(Provided material)
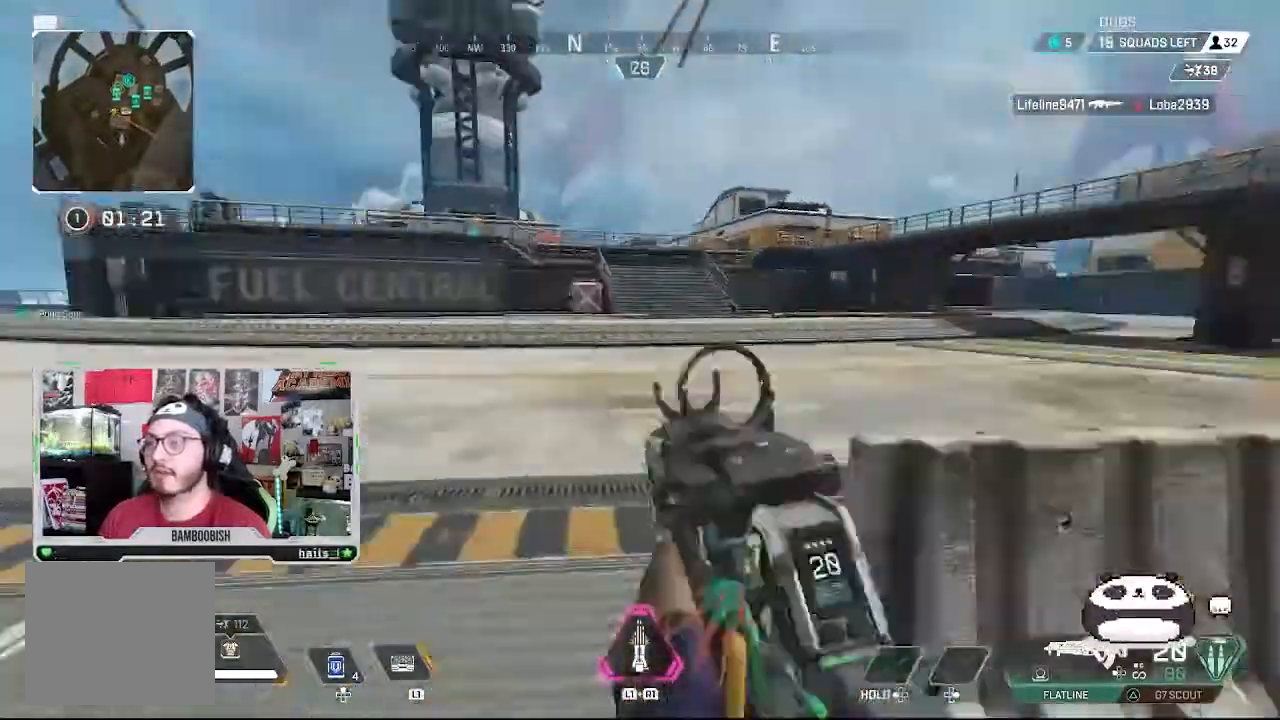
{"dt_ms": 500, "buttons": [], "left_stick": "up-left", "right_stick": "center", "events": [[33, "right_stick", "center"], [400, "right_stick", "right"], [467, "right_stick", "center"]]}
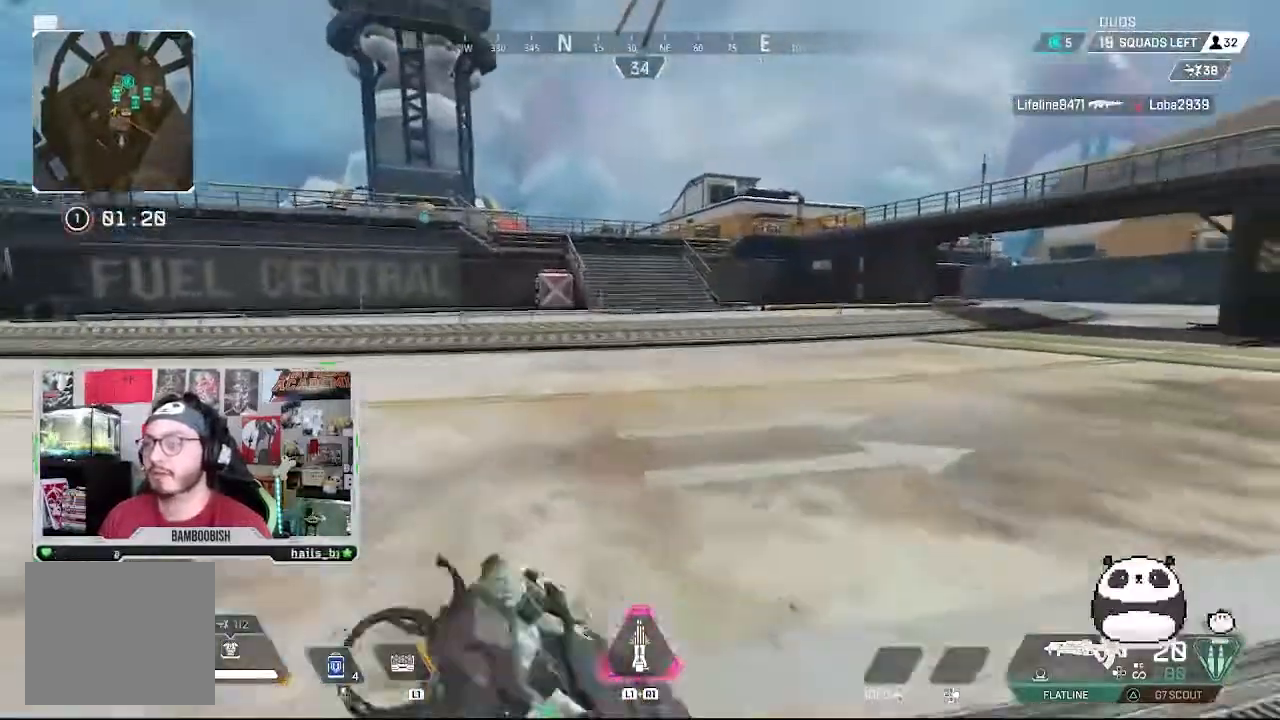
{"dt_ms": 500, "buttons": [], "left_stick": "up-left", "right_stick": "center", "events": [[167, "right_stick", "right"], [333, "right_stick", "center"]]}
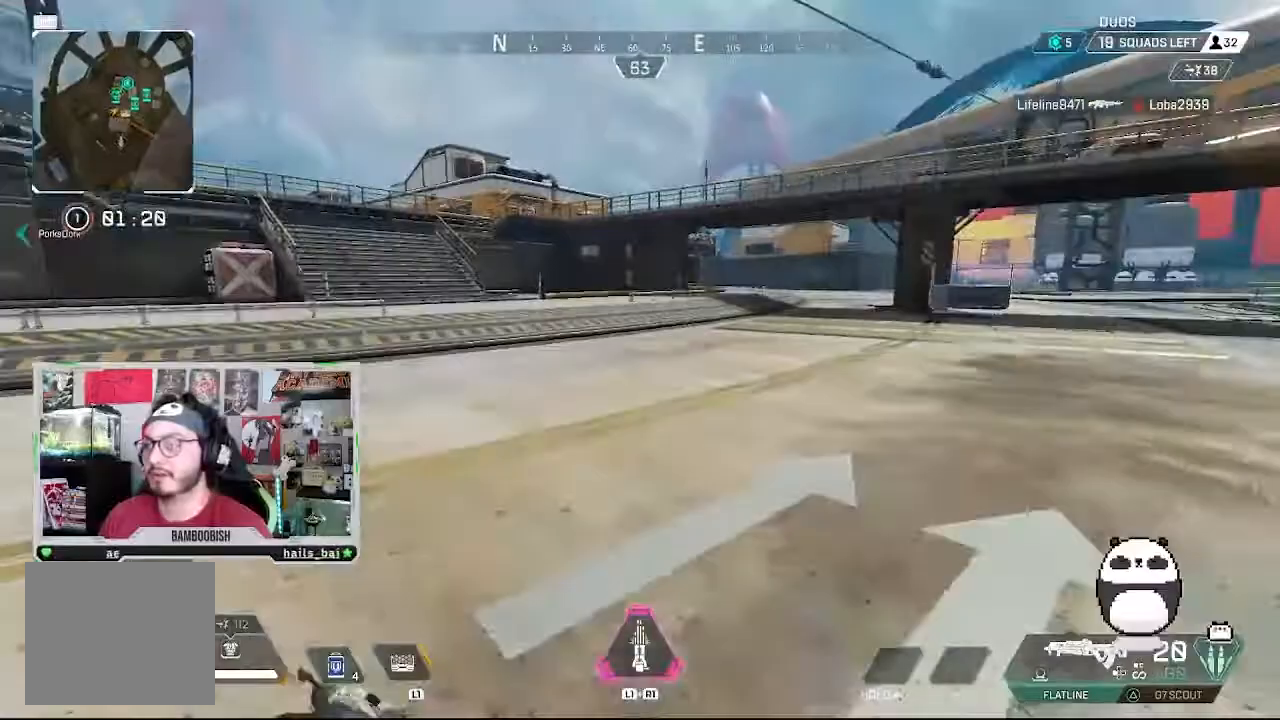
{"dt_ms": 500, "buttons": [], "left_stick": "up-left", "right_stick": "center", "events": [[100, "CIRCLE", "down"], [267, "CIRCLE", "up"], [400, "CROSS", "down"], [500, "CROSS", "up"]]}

(Exercise details) Your output must reproduce the material above in full, with no pictures.

(Exercise result)
{"dt_ms": 500, "buttons": [], "left_stick": "up-left", "right_stick": "center", "events": [[33, "right_stick", "center"], [400, "right_stick", "right"], [467, "right_stick", "center"]]}
{"dt_ms": 500, "buttons": [], "left_stick": "up-left", "right_stick": "center", "events": [[167, "right_stick", "right"], [333, "right_stick", "center"]]}
{"dt_ms": 500, "buttons": [], "left_stick": "up-left", "right_stick": "center", "events": [[100, "CIRCLE", "down"], [267, "CIRCLE", "up"], [400, "CROSS", "down"], [500, "CROSS", "up"]]}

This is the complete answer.